[REQUEST] Look through the records below, and copy out every line that holds the string "sáng".
□ □ □ □ □ □ □
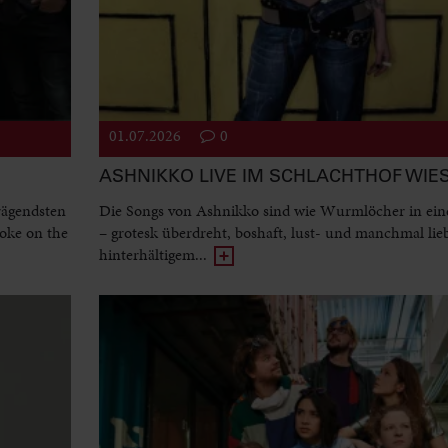
01.07.2026
0
ASHNIKKO LIVE IM SCHLACHTHOF WI
rägendsten
Die Songs von Ashnikko sind wie Wurmlöcher in ein
oke on the
– grotesk überdreht, boshaft, lust- und manchmal lie
hinterhältigem...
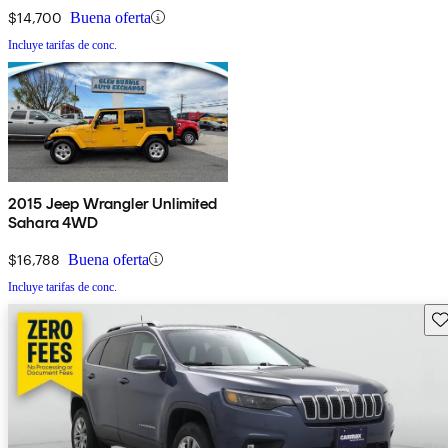
$14,700
Buena oferta
Incluye tarifas de conc.
2015 Jeep Wrangler Unlimited
Sahara 4WD
$16,788
Buena oferta
Incluye tarifas de conc.
Gu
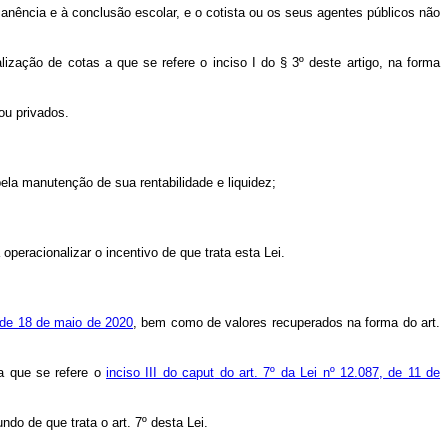
rmanência e à conclusão escolar, e o cotista ou os seus agentes públicos não
alização de cotas a que se refere o inciso I do § 3º deste artigo, na forma
ou privados.
pela manutenção de sua rentabilidade e liquidez;
 operacionalizar o incentivo de que trata esta Lei.
 de 18 de maio de 2020
, bem como de valores recuperados na forma do art.
a que se refere o
inciso III do
caput
do art. 7º da Lei nº 12.087, de 11 de
do de que trata o art. 7º desta Lei.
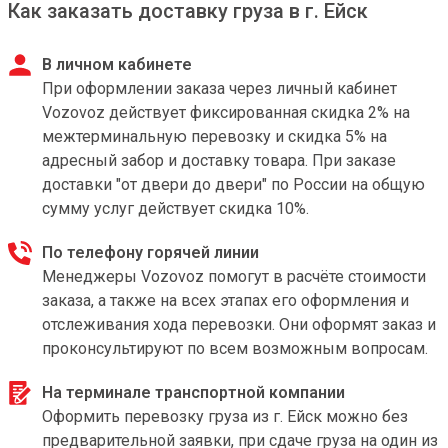
Как заказать доставку груза в г. Ейск
В личном кабинете
При оформлении заказа через личный кабинет
Vozovoz действует фиксированная скидка 2% на
межтерминальную перевозку и скидка 5% на
адресный забор и доставку товара. При заказе
доставки "от двери до двери" по России на общую
сумму услуг действует скидка 10%.
По телефону горячей линии
Менеджеры Vozovoz помогут в расчёте стоимости
заказа, а также на всех этапах его оформления и
отслеживания хода перевозки. Они оформят заказ и
проконсультируют по всем возможным вопросам.
На терминале транспортной компании
Оформить перевозку груза из г. Ейск можно без
предварительной заявки, при сдаче груза на один из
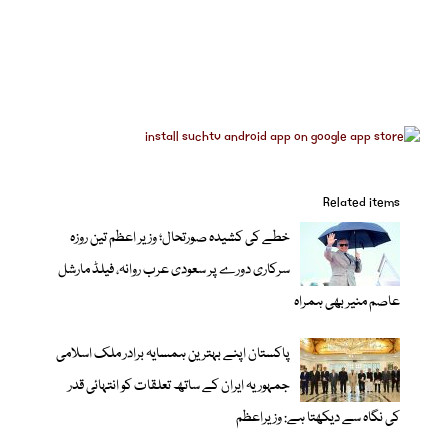
Related items
خطے کی کشیدہ صورتحال؛ وزیر اعظم تین روزہ
سرکاری دورے پر سعودی عرب روانہ، فیلڈ مارشل
عاصم منیر بھی ہمراہ
پاکستان اپنے بہترین ہمسایہ برادر ملک اسلامی
جمہوریہ ایران کے ساتھ تعلقات کو انتہائی قدر
کی نگاہ سے دیکھتا ہے: وزیراعظم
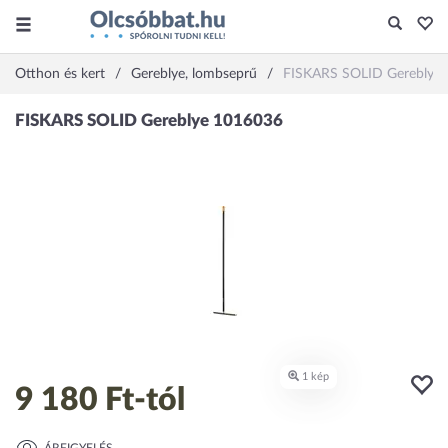
Otthon és kert
Gereblye, lombseprű
FISKARS SOLID Gereblye
9 180 Ft
-tól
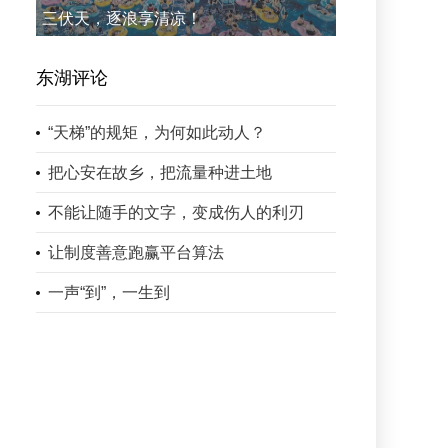
三伏天，逐浪享清凉！
东湖评论
“天梯”的规矩，为何如此动人？
把心安在故乡，把流量种进土地
不能让随手的文字，变成伤人的利刃
让制度善意跑赢平台算法
一声“到”，一生到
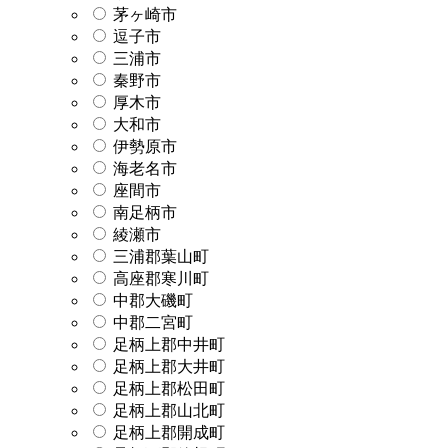
茅ヶ崎市
逗子市
三浦市
秦野市
厚木市
大和市
伊勢原市
海老名市
座間市
南足柄市
綾瀬市
三浦郡葉山町
高座郡寒川町
中郡大磯町
中郡二宮町
足柄上郡中井町
足柄上郡大井町
足柄上郡松田町
足柄上郡山北町
足柄上郡開成町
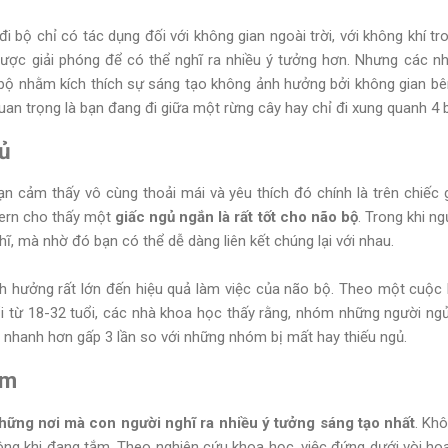
đi bộ chỉ có tác dụng đối với không gian ngoài trời, với không khí t
được giải phóng để có thể nghĩ ra nhiều ý tưởng hơn. Nhưng các 
i bộ nhằm kích thích sự sáng tạo không ảnh hưởng bởi không gian bê
uan trọng là bạn đang đi giữa một rừng cây hay chỉ đi xung quanh 4 
gủ
n cảm thấy vô cùng thoải mái và yêu thích đó chính là trên chiếc
ern cho thấy một
giấc ngủ ngắn là rất tốt cho não bộ
. Trong khi n
hĩ, mà nhờ đó bạn có thể dễ dàng liên kết chúng lại với nhau.
h hưởng rất lớn đến hiệu quả làm việc của não bộ. Theo một cuộc k
 từ 18-32 tuổi, các nhà khoa học thấy rằng, nhóm những người ngủ
n nhanh hơn gấp 3 lần so với những nhóm bị mất hay thiếu ngủ.
ắm
hững nơi mà con người nghĩ ra nhiều ý tưởng sáng tạo nhất
. Kh
 ông khi đang tắm. Theo nghiên cứu khoa học, việc đứng dưới vòi hoa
□ □ □ □ □ □ □
[OUTPUT]
i bộ nhằm kích thích sự sáng tạo không ảnh hưởng bởi không gian bê
hững nơi mà con người nghĩ ra nhiều ý tưởng sáng tạo nhất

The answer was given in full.